Tardes de Chinchón

Mi abuela se da un aire, por no decir una fuerte ventisca, a aquella señorita… ¿Cómo se llamaba? Ah, sí: ¡Rotenmeyer! Y no precisamente por el moño. Pero lo cierto es que, cuando pide algo, su tono muta y parece Heidi: «Anda, venga, tienes que llevarme al Café, que quedé con Estrellita, Lucita y Angelita (las Itas). Y déjame apoyarme bien en ti, que sabes que me acabo de operar la cadera».

Mi delgado y delicado brazo se resiente, pero la llevo. Yo no entiendo sus achaques, sus exigencias, sus tristezas. Ella no comprende por qué llevo el ombligo al aire en invierno, que salga por la noche en lugar de por el día, y que aborrezca jugar con ella y sus amigas al Chinchón, cuando supone algo «tan fenómeno»… Solía decirme a mí misma que era mi abuela la mala del filme; que es ella quien una vez fue joven y por eso debería entenderme a mí. Después me puse a pensar.
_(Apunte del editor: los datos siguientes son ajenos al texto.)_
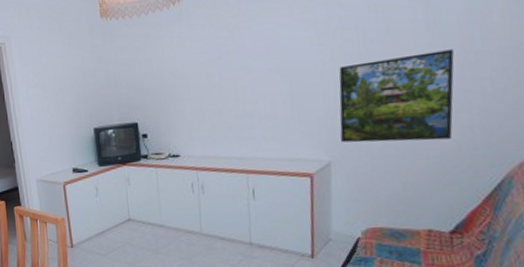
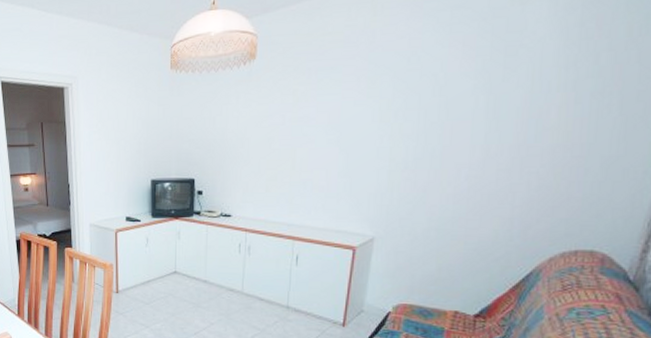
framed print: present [339,49,454,143] -> none [387,141,507,228]

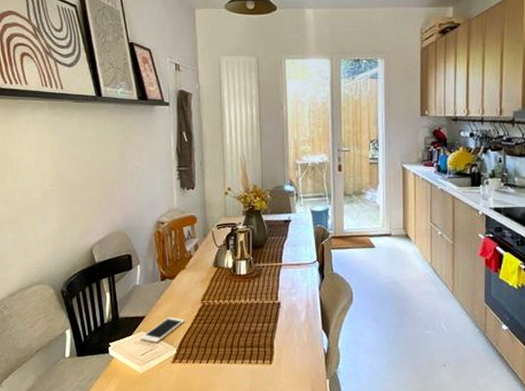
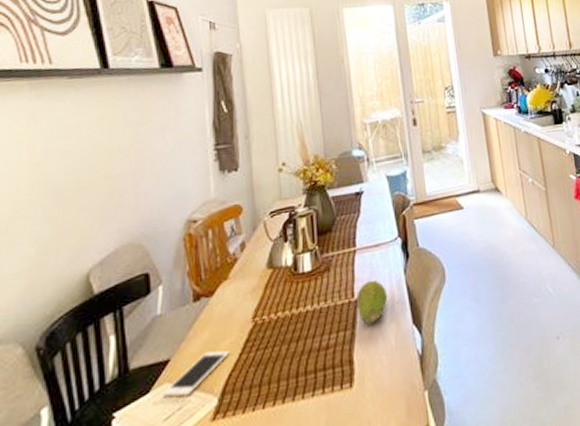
fruit: none [278,290,304,323] -> present [356,279,388,325]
Nunca se trata de un conflicto generacional: la falta de entendimiento se da entre todos los seres humanos, y eso que somos los únicos seres vivientes poseedores de esa capacidad. «Antes de juzgar, camina con los mocasines del otro durante tres noches», reza un proverbio indio. No sé por qué, pero de repente entiendo que, para mi abuela, sus tardes de Chinchón con las Itas en la casa del pueblo sean el cielo.